DIRECTIONS - Copy each line of the entries that contains the word "saham".

==========

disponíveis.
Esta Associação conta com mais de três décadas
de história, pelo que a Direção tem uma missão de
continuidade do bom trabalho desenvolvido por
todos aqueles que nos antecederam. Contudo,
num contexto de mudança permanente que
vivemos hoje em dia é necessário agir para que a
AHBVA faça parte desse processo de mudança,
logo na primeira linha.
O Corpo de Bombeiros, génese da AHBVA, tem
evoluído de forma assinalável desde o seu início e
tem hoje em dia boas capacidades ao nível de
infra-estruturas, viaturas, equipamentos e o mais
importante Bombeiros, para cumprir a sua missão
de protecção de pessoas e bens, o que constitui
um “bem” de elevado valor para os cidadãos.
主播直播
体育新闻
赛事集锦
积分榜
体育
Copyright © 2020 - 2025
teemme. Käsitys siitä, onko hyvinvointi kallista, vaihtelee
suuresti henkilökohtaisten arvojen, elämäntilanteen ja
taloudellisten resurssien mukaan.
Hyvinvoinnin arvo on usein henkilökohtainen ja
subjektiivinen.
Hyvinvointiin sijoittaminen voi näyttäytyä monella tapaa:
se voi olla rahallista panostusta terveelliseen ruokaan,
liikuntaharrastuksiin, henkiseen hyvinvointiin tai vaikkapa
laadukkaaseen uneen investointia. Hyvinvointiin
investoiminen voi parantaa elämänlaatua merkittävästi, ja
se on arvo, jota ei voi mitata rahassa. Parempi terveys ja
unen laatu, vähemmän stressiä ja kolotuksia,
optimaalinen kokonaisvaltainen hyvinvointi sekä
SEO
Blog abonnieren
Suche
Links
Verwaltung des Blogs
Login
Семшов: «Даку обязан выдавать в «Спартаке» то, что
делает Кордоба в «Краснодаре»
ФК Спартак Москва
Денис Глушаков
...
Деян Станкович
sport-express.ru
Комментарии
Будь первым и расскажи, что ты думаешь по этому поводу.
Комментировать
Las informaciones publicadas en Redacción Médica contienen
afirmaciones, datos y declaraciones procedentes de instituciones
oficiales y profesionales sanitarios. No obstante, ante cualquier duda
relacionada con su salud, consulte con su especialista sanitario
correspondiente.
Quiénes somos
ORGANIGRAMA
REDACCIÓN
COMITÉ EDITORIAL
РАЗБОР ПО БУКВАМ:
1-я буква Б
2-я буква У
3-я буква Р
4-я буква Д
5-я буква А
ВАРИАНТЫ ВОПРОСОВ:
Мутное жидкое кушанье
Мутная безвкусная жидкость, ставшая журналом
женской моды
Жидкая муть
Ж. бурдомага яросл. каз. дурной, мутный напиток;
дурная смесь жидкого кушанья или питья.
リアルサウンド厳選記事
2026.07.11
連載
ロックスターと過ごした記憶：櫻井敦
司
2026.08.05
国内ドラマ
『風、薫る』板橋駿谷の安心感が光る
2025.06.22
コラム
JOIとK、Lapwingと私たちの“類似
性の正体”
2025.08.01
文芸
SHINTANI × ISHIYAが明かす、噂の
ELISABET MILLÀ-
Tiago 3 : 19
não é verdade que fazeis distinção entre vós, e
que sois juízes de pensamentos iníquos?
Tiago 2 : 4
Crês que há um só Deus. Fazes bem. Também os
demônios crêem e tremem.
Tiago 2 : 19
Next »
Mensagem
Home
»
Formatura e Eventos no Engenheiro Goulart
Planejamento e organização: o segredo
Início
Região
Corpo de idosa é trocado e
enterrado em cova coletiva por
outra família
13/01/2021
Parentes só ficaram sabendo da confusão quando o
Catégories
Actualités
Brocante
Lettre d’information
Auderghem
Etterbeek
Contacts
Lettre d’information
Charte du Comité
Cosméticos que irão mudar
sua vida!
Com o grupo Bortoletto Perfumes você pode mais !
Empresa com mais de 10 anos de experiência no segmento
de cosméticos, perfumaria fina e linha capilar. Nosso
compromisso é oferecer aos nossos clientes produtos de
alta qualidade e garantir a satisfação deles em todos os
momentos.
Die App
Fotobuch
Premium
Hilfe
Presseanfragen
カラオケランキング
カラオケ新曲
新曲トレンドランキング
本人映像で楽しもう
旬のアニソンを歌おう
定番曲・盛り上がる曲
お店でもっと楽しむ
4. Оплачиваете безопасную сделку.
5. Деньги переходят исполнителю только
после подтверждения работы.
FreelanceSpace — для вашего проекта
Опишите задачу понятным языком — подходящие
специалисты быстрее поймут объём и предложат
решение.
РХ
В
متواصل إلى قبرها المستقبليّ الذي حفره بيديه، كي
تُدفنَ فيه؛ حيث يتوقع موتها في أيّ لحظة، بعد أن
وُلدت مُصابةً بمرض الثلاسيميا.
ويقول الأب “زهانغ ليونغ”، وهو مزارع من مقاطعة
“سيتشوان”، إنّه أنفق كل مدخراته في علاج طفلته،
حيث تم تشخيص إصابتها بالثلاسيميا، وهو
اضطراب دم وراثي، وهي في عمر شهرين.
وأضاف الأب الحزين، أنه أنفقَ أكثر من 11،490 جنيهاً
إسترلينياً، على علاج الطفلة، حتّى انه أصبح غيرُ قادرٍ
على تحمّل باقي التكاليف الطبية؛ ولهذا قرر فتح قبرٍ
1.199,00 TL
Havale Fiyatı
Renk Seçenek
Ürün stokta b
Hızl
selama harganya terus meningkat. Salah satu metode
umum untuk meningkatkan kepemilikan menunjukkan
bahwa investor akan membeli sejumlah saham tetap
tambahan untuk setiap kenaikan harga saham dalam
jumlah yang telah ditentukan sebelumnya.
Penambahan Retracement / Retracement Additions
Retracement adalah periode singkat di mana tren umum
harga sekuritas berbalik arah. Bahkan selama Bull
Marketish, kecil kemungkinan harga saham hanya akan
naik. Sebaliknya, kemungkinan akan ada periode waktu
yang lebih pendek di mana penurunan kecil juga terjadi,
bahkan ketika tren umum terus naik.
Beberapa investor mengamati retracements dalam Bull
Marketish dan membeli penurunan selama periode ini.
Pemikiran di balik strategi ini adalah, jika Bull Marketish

==========

EXPECTED OUTPUT -
bahwa investor akan membeli sejumlah saham tetap
tambahan untuk setiap kenaikan harga saham dalam
Marketish, kecil kemungkinan harga saham hanya akan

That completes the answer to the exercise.